September 2011

Chatterboxes

By Casey Hall and Peijin Chen

Entrepreneurs are translating Chinese locals' interest in English, and foreigners' desire to learn Mandarin, into business plans

Hank Horkoff  

Co-founder and CEO, ChinesePod

ChinesePod has caught onto two simultaneous trends – podcasts and the world's increasing interest in China. Since launching in 2005, the company now boasts more than 1,800 Mandarin lessons for all abilities.

"Our philosophy from day one was to start with something small, and actively listen to our students and understand what problems they were having. We then tried to think of ways to use technology to solve those problems. When we first started we had only an mp3 file and PDF transcript. Soon after, students were telling us, 'This is great, but I'd like to be able to review the lesson more.' So we built a suite of review activities and exercises with dialogue, key vocabulary, expansion exercises and flashcards. Over the last couple of years we've started to get a lot more attention from institutions, like universities, government bodies and corporate firms. Since 2005, we have continued to develop and modify the product and personally I think we're not even close to being finished. But we are, especially in terms of Chinese-language training, leading the globe in what we're doing and we want to take an aggressive stance. We want to push, develop and continue to maintain this leadership position."

John Pasden

Founder, All Set Learning

Eleven years ago Pasden came to China to learn Chinese and teach English. Now, armed with a graduate degree in applied linguistics and experience working at ChinesePod, he is trying to offer a more individual approach to Mandarin education.

"I became really interested in the individual side of learning Chinese; how it's a personal quest for each person. I wanted to establish a business where I could speak face-to-face with students, understand their needs and try to do some new things to help them learn. With All Set Learning I wanted to use technology, but also bring a human focus. We're in China, surrounded by Chinese people, and that brings many opportunities for one-on-one conversations with locals; that's what we're all about. I think personalization is the key because many businesses, including start-ups, are obsessed with scaling. Obviously there's good reason to be obsessed with scaling – businesses have to make money or they die. We are completely privately funded. We were profitable within the first year and I'm in this for the long haul. We're not going to be huge anytime soon, but huge isn't the goal – the goal is to create something really cool."

→ **Work item**
According to the article on language-learning businesses in China, in what year did ChinesePod launch?

→ **Dataset extract**
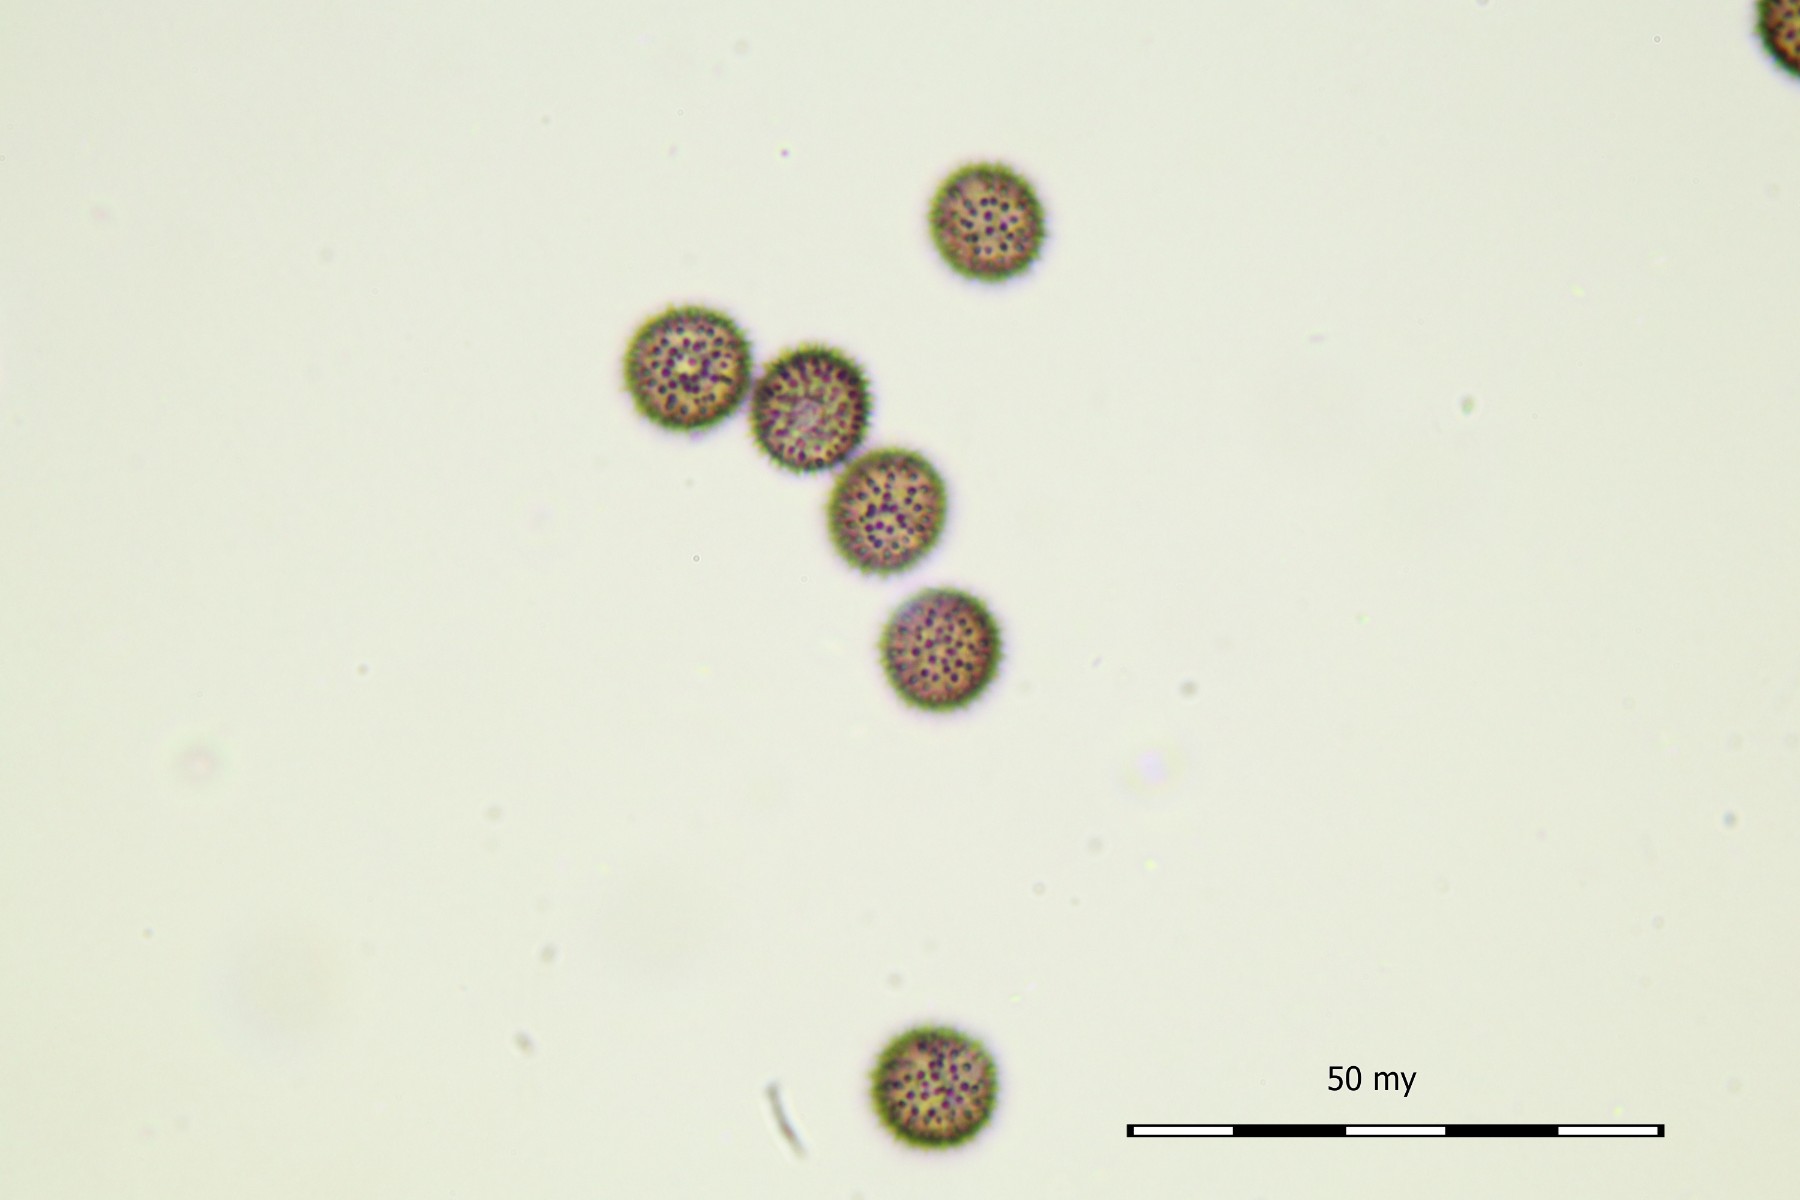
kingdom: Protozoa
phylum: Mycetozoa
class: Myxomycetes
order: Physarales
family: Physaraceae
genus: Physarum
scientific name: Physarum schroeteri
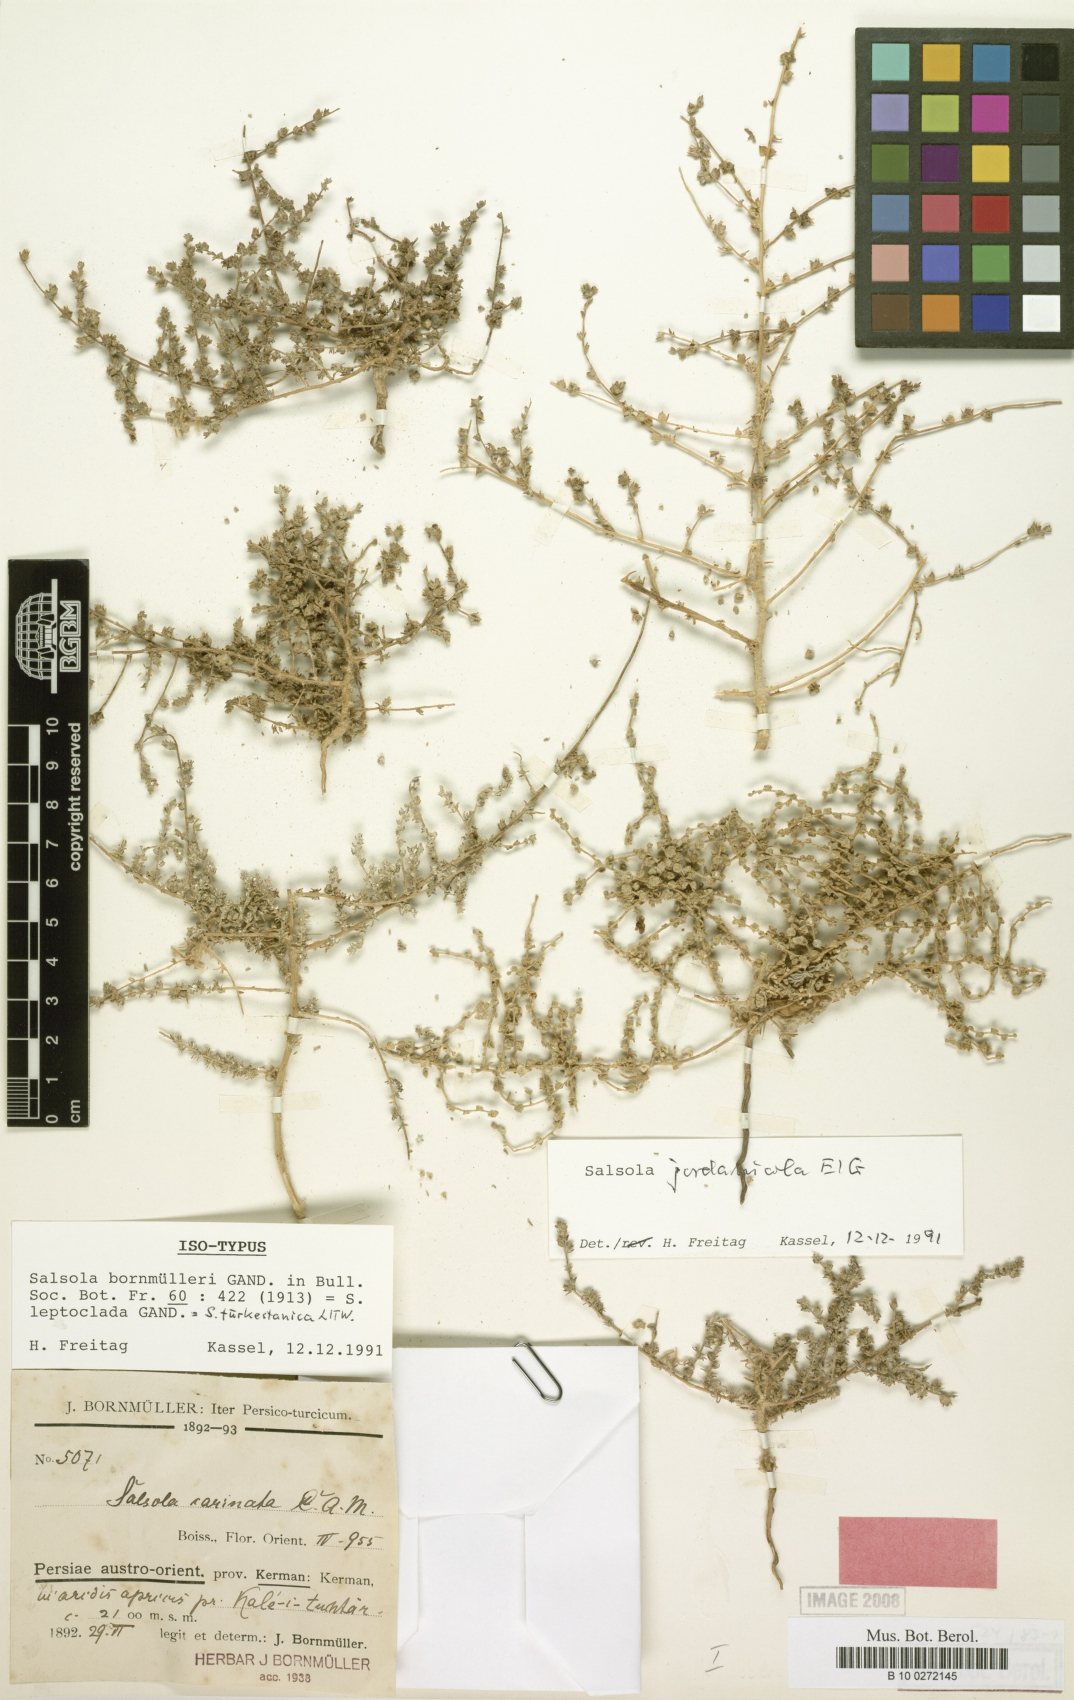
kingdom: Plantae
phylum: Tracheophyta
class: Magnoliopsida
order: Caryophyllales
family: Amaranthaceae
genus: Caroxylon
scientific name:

→ **Completed task**
2005